ATB Capital Markets analyst Frederico Gomes is staying neutral on Organigram Holdings Inc. (Organigram Stock Quote, Chart, News, Analysts. Financials TSX:OGI) after the company’s latest quarterly earnings. In an update to clients on Tuesday, Gomes reiterated his “Sector Perform” rating while raising his target price from $2.65/share to $3/share for a projected return of 38 per cent at the time of publication.

The update from Gomes comes after Moncton, New Brunswick-based cannabis licensed producer Organigram released its first quarter financial results for the 2022 fiscal year.

“We believe that OGI is one of the best-positioned LPs due to its capital position, diverse brand/product portfolio, and credible path to profitability,” Gomes said. “We believe, however, that the current market value already prices in OGI’s competitive position and earnings growth outlook, therefore supporting our neutral rating on the stock.”

The company’s financial quarter was headlined by $30.4 million in net revenue for 22 per cent growth and 57 per cent year-over-year growth, while also beating the ATB Capital Markets projection of $29.1 million and the consensus estimate of $29.2 million.

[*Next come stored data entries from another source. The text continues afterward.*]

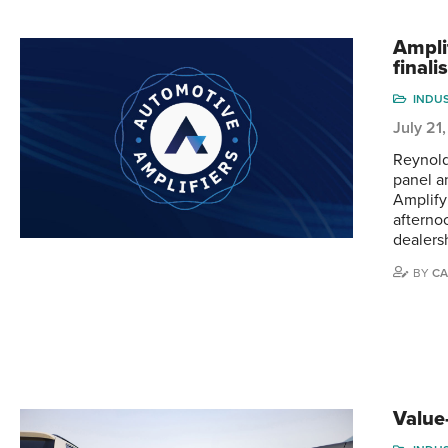
Ampli
finali
INDU
July 21
Reynold
panel an
Amplify 
afterno
dealers
BY
CA
Value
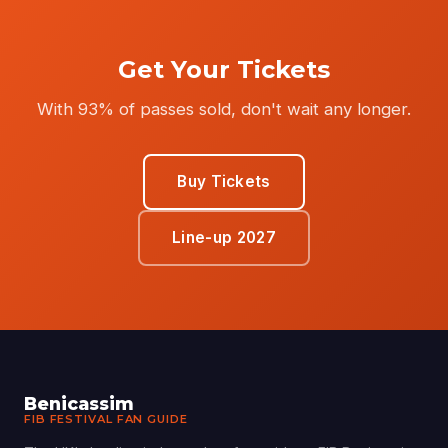
Get Your Tickets
With 93% of passes sold, don't wait any longer.
Buy Tickets
Line-up 2027
Benicassim
FIB FESTIVAL FAN GUIDE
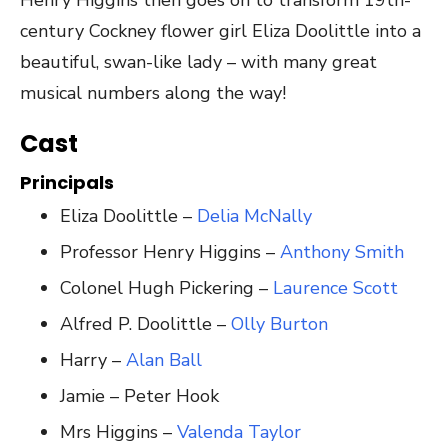
century Cockney flower girl Eliza Doolittle into a
beautiful, swan-like lady – with many great
musical numbers along the way!
Cast
Principals
Eliza Doolittle –
Delia McNally
Professor Henry Higgins –
Anthony Smith
Colonel Hugh Pickering –
Laurence Scott
Alfred P. Doolittle –
Olly Burton
Harry –
Alan Ball
Jamie – Peter Hook
Mrs Higgins –
Valenda Taylor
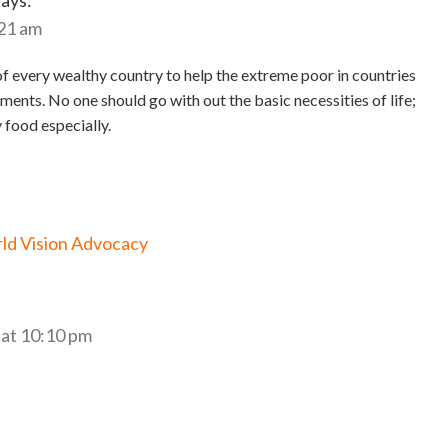
says:
:21 am
y of every wealthy country to help the extreme poor in countries
ments. No one should go with out the basic necessities of life;
 food especially.
rld Vision Advocacy
at 10:10 pm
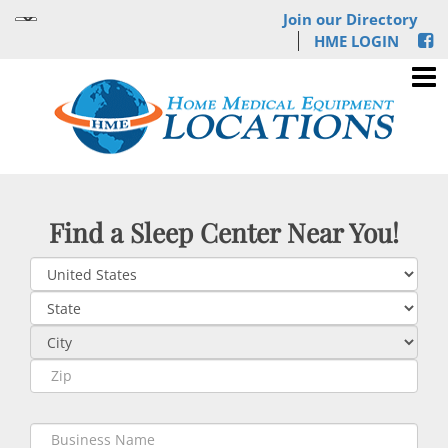
Join our Directory
HME LOGIN
Find a Sleep Center Near You!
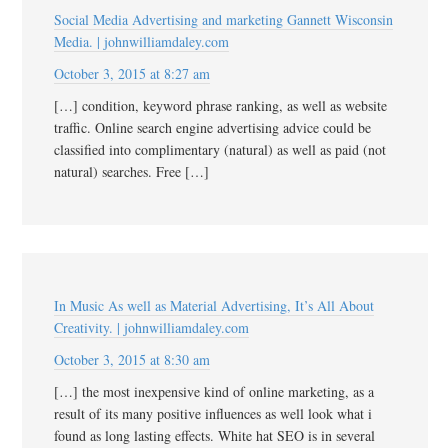
Social Media Advertising and marketing Gannett Wisconsin
Media. | johnwilliamdaley.com
October 3, 2015 at 8:27 am
[…] condition, keyword phrase ranking, as well as website
traffic. Online search engine advertising advice could be
classified into complimentary (natural) as well as paid (not
natural) searches. Free […]
In Music As well as Material Advertising, It’s All About
Creativity. | johnwilliamdaley.com
October 3, 2015 at 8:30 am
[…] the most inexpensive kind of online marketing, as a
result of its many positive influences as well look what i
found as long lasting effects. White hat SEO is in several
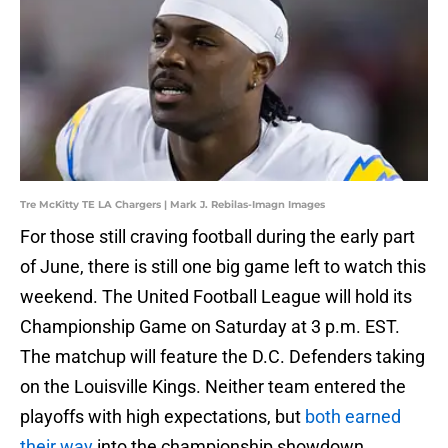
Tre McKitty TE LA Chargers | Mark J. Rebilas-Imagn Images
For those still craving football during the early part
of June, there is still one big game left to watch this
weekend. The United Football League will hold its
Championship Game on Saturday at 3 p.m. EST.
The matchup will feature the D.C. Defenders taking
on the Louisville Kings. Neither team entered the
playoffs with high expectations, but
both earned
their way
into the championship showdown.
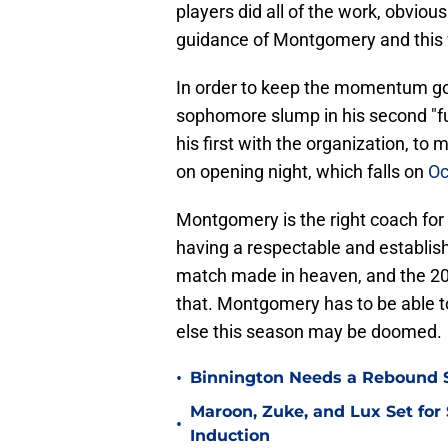
players did all of the work, obvious
guidance of Montgomery and this f
In order to keep the momentum go
sophomore slump in his second "ful
his first with the organization, to
on opening night, which falls on
Oc
Montgomery is the right coach for 
having a respectable and establis
match made in heaven, and the 20
that. Montgomery has to be able t
else this season may be doomed.
•
Binnington Needs a Rebound S
Maroon, Zuke, and Lux Set for
•
Induction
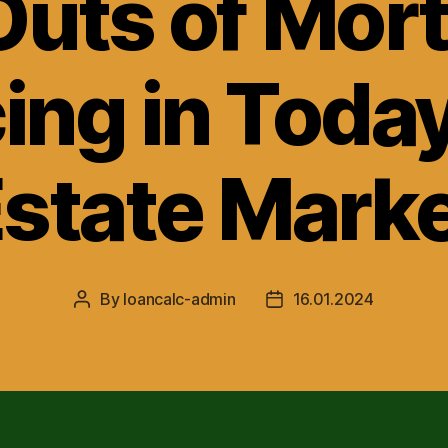
Outs of Mor
ing in Today
state Mark
By
loancalc-admin
16.01.2024
Post
Post
author
date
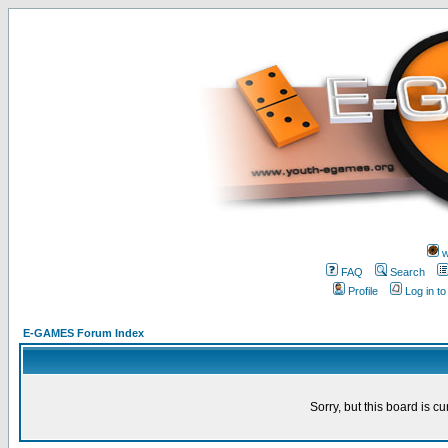
w
FAQ
Search
Profile
Log in t
E-GAMES Forum Index
Sorry, but this board is cu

Organigram’s gross profit came in at $2.5 million for the quarter, coming in below the ATB Capital Markets projection of $3.4 million and the consensus estimate of $4.1 million. Meanwhile, the company’s EBITDA was a loss of $1.9 million, coming in ahead of the consensus projection of a $5.3 million loss and the ATB Capital Markets forecast of a $10.3 million loss.

“Our record-breaking results in the first quarter of Fiscal 2022 are a testament to our successful strategy to create innovative, high-quality products that align with the evolving preferences of the various segments of cannabis consumers,” said Beena Goldenberg, CEO of Organigram in the company’s January 11 press release. “We are also pleased with our continued progress at improving economies of scale in our operations, thus reducing operating costs and driving significant improvements in adjusted gross margin and adjusted EBITDA.”

Organigram is also working to integrate Quebec-based Laurentian Organic Inc., which it acquired before Christmas for $36 million plus earnout consideration, and its annual run rate of $17 million in revenue and $6 million in adjusted EBITDA, giving the company an approximate 35 per cent margin, which Gomes expects to have a positive impact on the company’s beginning next quarter.

Gomes estimates the company has approximately $155 million in pro forma cash compared to just $300,000 in debt. Of the cash on hand, Gomes notes that the company plans to spend $38 million to expand its Moncton facility, then bringing in an additional $7 million from the Laurentian acquisition.

The updated quarterly results have prompted Gomes to revise some of his financial projections, increasing his 2022 revenue projection from $122.4 million to $132.3 million to imply year-over-year growth of 67 per cent. He has also raised his 2023 projection from $187.2 million to $208.2 million, which suggests year-over-year growth of 57.4 per cent.

Gomes has also raised his gross profit projections for Organigram, with his 2022 estimate now set at $25.7 million for an implied 19.4 per cent margin (previously $20.6 million and a 16.8 per cent margin), and 2023 now projected at $72.5 million for a 34.8 per cent margin (previously $61.6 million and a 32.9 per cent margin).

Gomes’s EBITDA projections also shift in the newest analysis, cutting his loss projection for 2022 from $35.1 million to $13.8 million, then forecasts EBITDA to turn positive in 2023 at $24.5 million for a margin of 11.8 per cent, an improvement on the previous $5.6 million projection for a three per cent margin.

Gomes also forecasts Organigram’s valuation multiples to be in good shape, as he expects the company’s EV/Revenue multiple to drop from the reported 6.7x in 2021 to a projected 4x in 2022, then to 2.5x in 2023, and finally to a projected 1.7x in 2024. Meanwhile, Gomes also introduces an EV/EBITDA multiple of 21.6x before dropping to a projected 10.9x in 2024.

“We believe that OGI is approaching profitability as it grows its revenue base, continues to gain market share (#4 LP in Canada, closing in to become the #3), and improves its margins,” Gomes said. “In our view, OGI will keep its sales momentum by integrating Laurentian, ramping edibles production, and increasing its cultivation capacity to 70,000kgs/year from 40,000. We expect margins to improve through economies of scale, improvements in cultivation, and automation.”

Organigram’s stock price is down eight per cent over the last 12 months after reaching a high point of $7.62/share on February 10, then recently hitting a 52-week low of $2.06/share on January 6.